Google would not say exactly when it had implemented its policy of deleting locations after a user visited an abortion clinic. However, in the second experiment, King said, location history did not detect that Ramesh had visited a Planned Parenthood. If it had, she said, it would have deleted the visit. It instead detected that she visited businesses around the clinic, according to King. Screenshots show, however, that when Ramesh visited the second clinic, Planned Parenthood was among the locations suggested to her regarding where she might be.

Other experts are not surprised by the findings.

“Despite the promises of well-intentioned technologists, it is entirely unsurprising that new experiments are showing that sensitive information connected to abortion is being collected and retained by the advertising giant,” wrote Jackie Singh, the director of technology and operations at the Surveillance Technology Oversight Project (Stop), in messages to the Guardian.

Other privacy advocates testing Google’s location tracking system also found similar results. Tom Kemp, a Silicon Valley-based entrepreneur and investor, performed a comparable experiment in August. Kemp searched phrases such as “I need an abortion”, then searched for Planned Parenthood clinics near him and drove to a location using Google Maps for directions. A review of Kemp’s activity shows that more than three months later, the search queries as well as the fact that he was directed to the clinic remain stored in his timeline.

“They’re operating under the mindset of: ‘We need to collect as much information as possible to facilitate advertising,’” Kemp said. “But they have a business model that can be perverted by foreign actors and other people that want to weaponize that behavioral information.”

Abortion-related search histories

Location data is not the only activity Google stores that could be used against someone seeking an abortion.

In order to help the Guardian test what other information is being retained, Kemp also conducted searches such as “get an abortion near me”. On 22 November, he scheduled a calendar event entitled “Get an abortion”, with a location tag for the nearest clinic. He also searched for and downloaded a period-tracking app called Clue in the Google Play store.

All of this was stored in his activity timeline in considerable detail. A Guardian review of his activity shows that, at 10.12am on 22 November, he received a notification from Google Assistant telling him:“Time to leave for Get an abortion.” It also shows he “visited Clue Period & Cycle Tracker” on the Google Play store, searched for “abortion pill” at 10.03am and searched for “get an abortion near me” a minute later.

As of November, searches for “abortion” from his August experiment also remained stored in his activity timeline.

Taken together, the information paints a fairly detailed picture of whether and how someone sought an abortion.

Beyond its pledge to delete location data,Google has said little about how it would protect users in the wake of Dobbs. Instead, the company has reiterated its commitment to limiting how data is shared and collected by other companies and app developers. The company also said it made it easy for users to delete data from Google-owned Fitbit products and Google Fit.
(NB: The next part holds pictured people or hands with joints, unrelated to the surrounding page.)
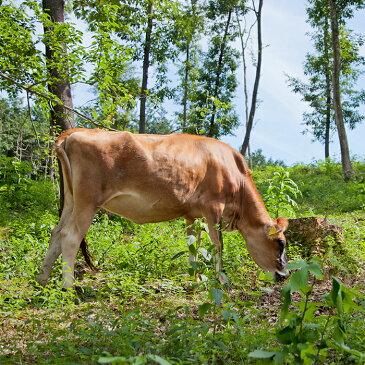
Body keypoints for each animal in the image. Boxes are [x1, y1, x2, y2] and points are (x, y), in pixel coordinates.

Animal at [35, 128, 288, 288]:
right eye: (280, 243)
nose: (284, 275)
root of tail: (75, 132)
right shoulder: (213, 208)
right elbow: (217, 246)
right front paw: (223, 280)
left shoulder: (192, 214)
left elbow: (194, 247)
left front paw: (195, 279)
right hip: (88, 200)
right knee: (70, 236)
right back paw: (69, 287)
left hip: (71, 199)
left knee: (56, 233)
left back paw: (42, 279)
“The truth is we cannot expect an advertising giant like Google, who has become powerful by monetizing the collection of our data, to neatly tailor its many complex systems to avoid surveilling particular populations of people, such as those seeking information about abortion,” wrote Singh, who formerly served as a cybersecurity staffer on the Joe Biden campaign. “Unfortunately, the nature of surveillance and the complexities of the data broker ecosystem form a broad harm which we can only solve with legislation.”

While many tech companies have made commitments to mask, delete or stop collecting abortion and health-related data, experts say the very business model of collecting private data for profit should be questioned.

“The best way to protect people who are seeking abortions is to stop collecting the data entirely,” concluded Ramesh.